Walk into a newsroom of journalists and you will smell coffee brewing and see people rushing for their 14th bathroom break of the day. You will see “a business of the heart and soul.” You will see a business “about people and why they do what they do, and what it all means.”

That’s how Jack Smith, 72-year-old former newspaper reporter and editor, described it to 30 visiting students from Auburn and Opelika high schools on the Auburn University campus Wednesday. Smith, who retired 10 years ago as the head of Mass Media Services, spoke at the Society for Professional Journalism-sponsored event. He told his story of a life in journalism to help the students understand what the business might be like for them.
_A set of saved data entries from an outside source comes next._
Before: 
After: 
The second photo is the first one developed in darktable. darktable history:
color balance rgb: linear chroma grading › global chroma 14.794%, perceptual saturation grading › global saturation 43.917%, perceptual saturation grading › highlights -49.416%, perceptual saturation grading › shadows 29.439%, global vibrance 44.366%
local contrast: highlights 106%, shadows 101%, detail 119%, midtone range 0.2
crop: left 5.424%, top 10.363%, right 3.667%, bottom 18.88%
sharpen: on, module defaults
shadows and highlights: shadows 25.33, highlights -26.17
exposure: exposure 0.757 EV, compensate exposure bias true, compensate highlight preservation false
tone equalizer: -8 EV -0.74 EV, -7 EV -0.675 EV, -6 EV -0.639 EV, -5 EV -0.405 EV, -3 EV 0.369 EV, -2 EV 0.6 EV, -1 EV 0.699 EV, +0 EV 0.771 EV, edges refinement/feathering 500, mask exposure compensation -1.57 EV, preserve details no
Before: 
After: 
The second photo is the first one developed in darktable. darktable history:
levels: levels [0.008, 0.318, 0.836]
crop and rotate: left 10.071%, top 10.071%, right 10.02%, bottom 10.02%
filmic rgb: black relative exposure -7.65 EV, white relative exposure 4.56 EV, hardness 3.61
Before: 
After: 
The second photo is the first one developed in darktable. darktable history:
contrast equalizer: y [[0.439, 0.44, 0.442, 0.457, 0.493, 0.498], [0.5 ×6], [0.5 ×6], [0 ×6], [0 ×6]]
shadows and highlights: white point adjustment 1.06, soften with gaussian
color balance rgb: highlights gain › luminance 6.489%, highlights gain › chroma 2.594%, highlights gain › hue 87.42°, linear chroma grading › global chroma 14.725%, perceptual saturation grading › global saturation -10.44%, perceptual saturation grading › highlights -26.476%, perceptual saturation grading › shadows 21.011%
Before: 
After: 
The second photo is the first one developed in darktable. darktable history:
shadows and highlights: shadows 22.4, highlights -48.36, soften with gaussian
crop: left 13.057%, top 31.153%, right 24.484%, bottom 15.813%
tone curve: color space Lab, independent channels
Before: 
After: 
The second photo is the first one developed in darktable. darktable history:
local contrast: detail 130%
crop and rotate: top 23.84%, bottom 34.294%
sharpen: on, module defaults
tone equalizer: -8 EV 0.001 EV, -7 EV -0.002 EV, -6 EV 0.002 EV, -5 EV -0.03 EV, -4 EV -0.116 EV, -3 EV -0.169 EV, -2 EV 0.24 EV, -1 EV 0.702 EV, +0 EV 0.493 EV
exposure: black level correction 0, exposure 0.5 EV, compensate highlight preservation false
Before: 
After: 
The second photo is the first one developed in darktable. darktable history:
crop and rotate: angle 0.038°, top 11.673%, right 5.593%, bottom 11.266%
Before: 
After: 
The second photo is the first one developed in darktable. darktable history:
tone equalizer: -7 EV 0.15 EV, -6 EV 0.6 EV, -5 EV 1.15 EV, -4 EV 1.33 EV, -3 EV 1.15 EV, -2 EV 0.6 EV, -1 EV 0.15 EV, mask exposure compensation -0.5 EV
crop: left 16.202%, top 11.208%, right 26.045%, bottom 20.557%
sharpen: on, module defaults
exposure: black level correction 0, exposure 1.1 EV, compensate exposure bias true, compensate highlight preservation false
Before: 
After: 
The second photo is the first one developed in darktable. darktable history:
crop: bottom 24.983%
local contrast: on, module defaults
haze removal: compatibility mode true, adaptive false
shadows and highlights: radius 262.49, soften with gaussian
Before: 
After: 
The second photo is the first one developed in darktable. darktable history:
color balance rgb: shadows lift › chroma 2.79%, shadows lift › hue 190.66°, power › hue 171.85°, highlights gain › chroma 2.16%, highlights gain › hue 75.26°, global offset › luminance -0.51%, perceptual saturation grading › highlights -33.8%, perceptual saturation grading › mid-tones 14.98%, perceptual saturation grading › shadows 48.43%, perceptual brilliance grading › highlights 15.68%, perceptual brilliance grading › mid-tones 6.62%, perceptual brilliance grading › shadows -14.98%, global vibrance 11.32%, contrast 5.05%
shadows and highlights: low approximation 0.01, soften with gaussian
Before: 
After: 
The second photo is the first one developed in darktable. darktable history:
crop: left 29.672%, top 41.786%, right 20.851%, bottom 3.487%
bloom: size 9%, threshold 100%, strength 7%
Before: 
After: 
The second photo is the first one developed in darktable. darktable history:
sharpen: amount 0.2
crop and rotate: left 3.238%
While growing up, Smith waited every day for the mail carrier to pull up in his 1939 Ford and drop the newspaper off. “I’d read and study every issue, sometimes for hours on end,” he said. The stories and design of the paper began his fascination with journalism.

His initial route when he went to college wasn’t journalism though. He first wanted to become a civil engineer until someone told him the amount of math and physics involved. He then transferred to the business school, eventually making the move to journalism. Paul Burnett, standing on the same podium as Smith did during his speech, inspired him while he was in college.

Smith walked up the steps to his first job at the Montgomery Advertiser earning $50 a week. His first assignment was to rewrite an article on Martin Luther King Jr.

He told the students that you have to love journalism and work hard at it. “Those seemingly meaningless stories could be just as important as a story on the font page.”

A journalist hears and sees some of the harsher stories in life, and then must report them to the world. “Images of lawyers arguing, families weeping, realizing this is the real world,” Smith described. He recounted a story of a mother pleading for her son’s life as he was placed in an electric chair.

He said the stories are sometimes positive too. “Hearing someone tell you that man would one day land on the moon,” or the little old lady desperately trying to get a meeting announcement on the front page were both parts of the job.

He told the students that it is a job that they have to be eager to go and do all again the next day.

“I’m glad I didn’t decide to build the Golden Gate Bridge or take Wall Street by storm,” Smith said. That wouldn’t have landed him a job that is so near his heart. For him, the sweat and agony in the life of a journalist was worth every moment.